━━━ Document segment ━━━
Tolerance & Interchangeability

Tolerance, Need for tolerancing, Functional dimensions, Tolerance allocation, Interchangeability, Universal or full interchangeability, Advantages of interchangeable manufacture, Selective assembly

Tolerance:

              The permissible variation of a size is called tolerance. It is the difference between the maximum and minimum permissible limits [sizes] of the given dimension. This is called tolerance zone. The tolerance permitted on a given size does not affect the functioning of the part when assembled and put to use. The variation may be allowed on one side or both sides of the basic size. When the variation is permitted on both sides of the basic size, it need not be equally distributed. If the variation is provided on one side of the basic size, it is termed as unilateral tolerance. Similarly, if the variation is provided on both sides of the basic size, it is known as bilateral tolerance as shown.
━━━
Exercise set:
• A. Answer these questions from the passage on tolerance:
(i) Tolerance is the difference between which two limits of a given dimension?
(ii) What is tolerance called when the variation is provided on only one side of the basic size?
(iii) Must variation permitted on both sides of the basic size be equally distributed?
• B. Summarize the passage on tolerance in two sentences.
━━━ Excerpted records ━━━
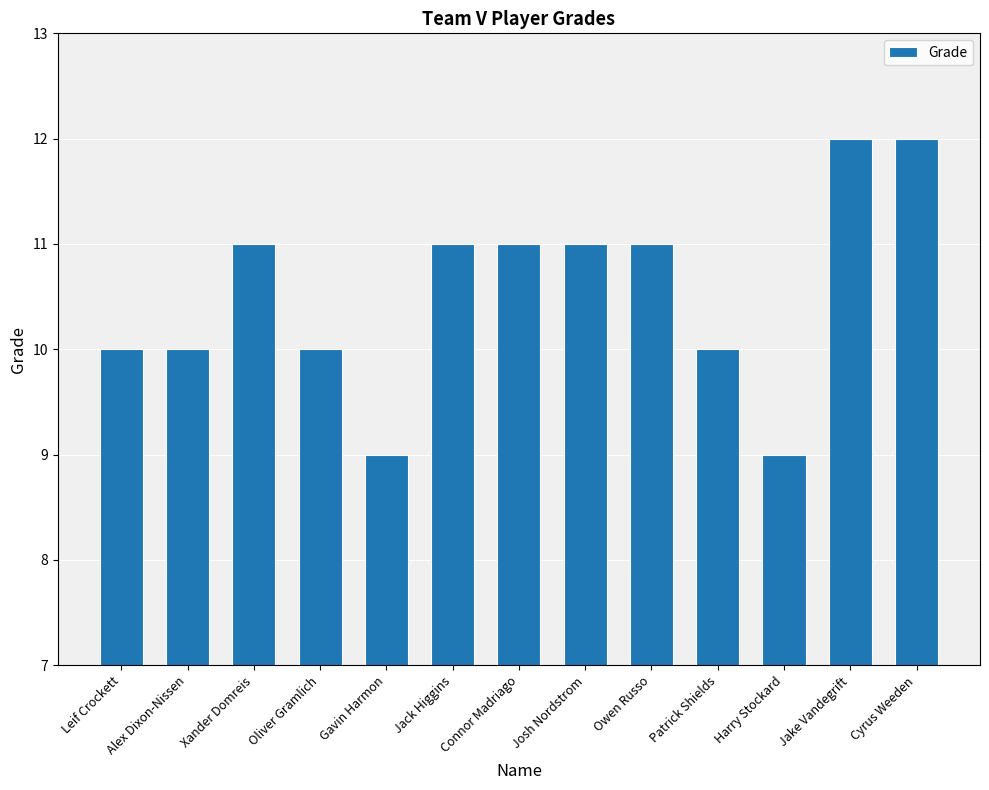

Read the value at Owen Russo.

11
━━━
━━━ Excerpted records ━━━
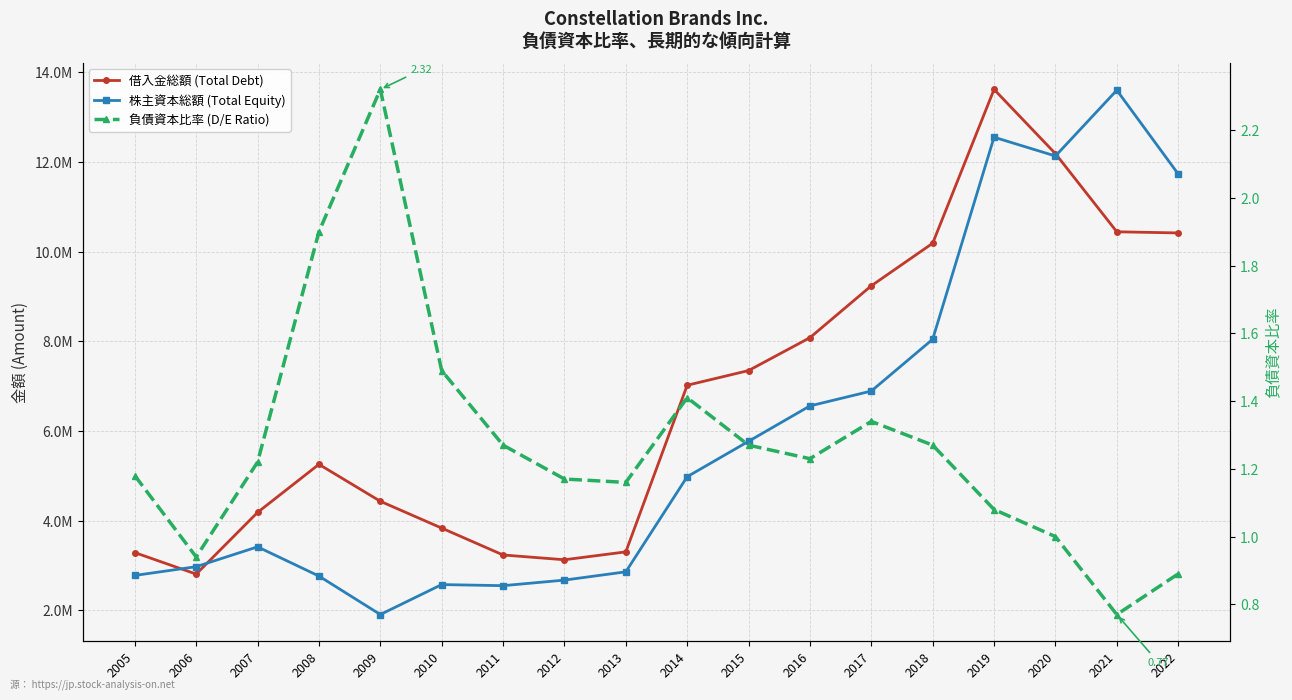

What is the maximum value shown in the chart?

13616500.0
━━━
Solutions below:
• A.
(i) The maximum and minimum permissible limits (sizes) of the given dimension.
(ii) Unilateral tolerance.
(iii) No, it need not be equally distributed.

• B. Tolerance is the permissible variation of a size, the difference between the maximum and minimum permissible limits of a dimension, and it does not affect how the part functions when assembled and put to use. The variation may be allowed on one side of the basic size, called unilateral tolerance, or on both sides, called bilateral tolerance, in which case it need not be equally distributed.